▸ TEXTO PROPORCIONADO:
◆ ◆ ◆ ◆ ◆ ◆ ◆

A mí no me gusta contar cosas, exceptuando unos cuantos rocambolescos episodios sexuales a mis buenas amigas. Hoy, de hecho, iba a contarles cómo se vive en esta ciudad sin agua, pero a medida que avanzaba en las líneas, más cansada me sentía, y he tirado la página a la basura.
No confío demasiado en la gente que escribe para los demás, pensando que será leída. Al final, casi nunca los leemos a ellos, sino a su imagen, a lo que creen que deberían parecerse. Me dejan indiferente los que opinan o describen sin estar ahí, y todo el mundo cree tener una opinión sobre algo, algunas magníficamente elaboradas y expuestas, pero vacías de todo sentimiento, sin un rastro de sangre a su alrededor. No, no me interesa nada que no haya nacido de un desgarro, de una visión equivocada, de una pasión sin sentido, de una herida…
No me importan ya los libros ni las historias de todos los impostores, demasiado cobardes, como para mostrarnos de qué están hechas sus tripas. Sus ideas, que no lloran, que no se agitan ni tiemblan, sus palabras biensonantes, incapaces de arder, son como epitafios petrificados en la lápida del tiempo. Bonitas pero muertas. Que sigan bailando su baile de máscaras a millones de kilómetros de distancia de sí mismos, que continúen con esas otras novelas que no son, en definitiva, las de la propia vida, las del propio ser. Con su acerada lucidez, intensa como el rojo de un rubí arrancado a la tierra, y su perezosa desidia, adormecida entre el azul sin mística de una sobremesa, no hay otra historia que valga la pena que la personal. Pero vivimos en la superficie del ser humano, demasiado lejos de las entrañas, demasiado preocupados de que solo se vea el lado más brillante y artificial de nuestro envoltorio. Nadie se muere un poco cada día, nadie se reincorpora derrotado a dar vueltas como un imbécil en la rueda de la vida… Así nos lanzamos en tropel hacia la estupidez más absoluta y que más daño puede hacernos: la de no permitirnos ser solo seres humanos, aterrados y sedientos de amor. Pero eso nos lo callamos y construimos historias, entretanto, en las que en el colmo de la deshonestidad el yo siempre sale bien parado.

◆ ◆ ◆ ◆ ◆ ◆ ◆

▸ DATOS DE ORIGEN:
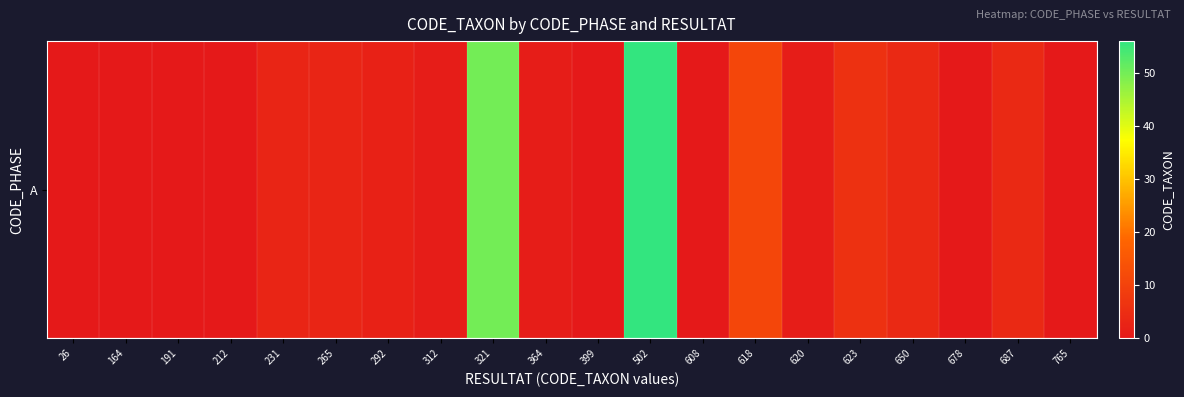

At which label does the data first exceed 1?

231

◆ ◆ ◆ ◆ ◆ ◆ ◆

▸ SOLICITUD 1:
Responda a las siguientes preguntas sobre el texto proporcionado:
(a) Según el primer párrafo, ¿qué iba a contar hoy quien escribe?
(b) ¿A qué se comparan las ideas y las palabras biensonantes de los impostores?
(c) ¿Cuál es, según el texto, la estupidez más absoluta y que más daño puede hacernos?
▸ SOLICITUD 2: Enumere todo aquello de lo que, según el texto proporcionado, tiene que haber nacido algo para que interese a quien escribe.
▸ SOLICITUD 3: Copie literalmente el fragmento del texto proporcionado que va desde "A mí no me gusta" hasta "a la basura.", ambos incluidos.

▸ RESPUESTA DEL EJERCICIO 1:
(a) Cómo se vive en esta ciudad sin agua.
(b) A epitafios petrificados en la lápida del tiempo.
(c) La de no permitirnos ser solo seres humanos, aterrados y sedientos de amor.

▸ RESPUESTA DEL EJERCICIO 2: Un desgarro; una visión equivocada; una pasión sin sentido; una herida.

▸ RESPUESTA DEL EJERCICIO 3:
A mí no me gusta contar cosas, exceptuando unos cuantos rocambolescos episodios sexuales a mis buenas amigas. Hoy, de hecho, iba a contarles cómo se vive en esta ciudad sin agua, pero a medida que avanzaba en las líneas, más cansada me sentía, y he tirado la página a la basura.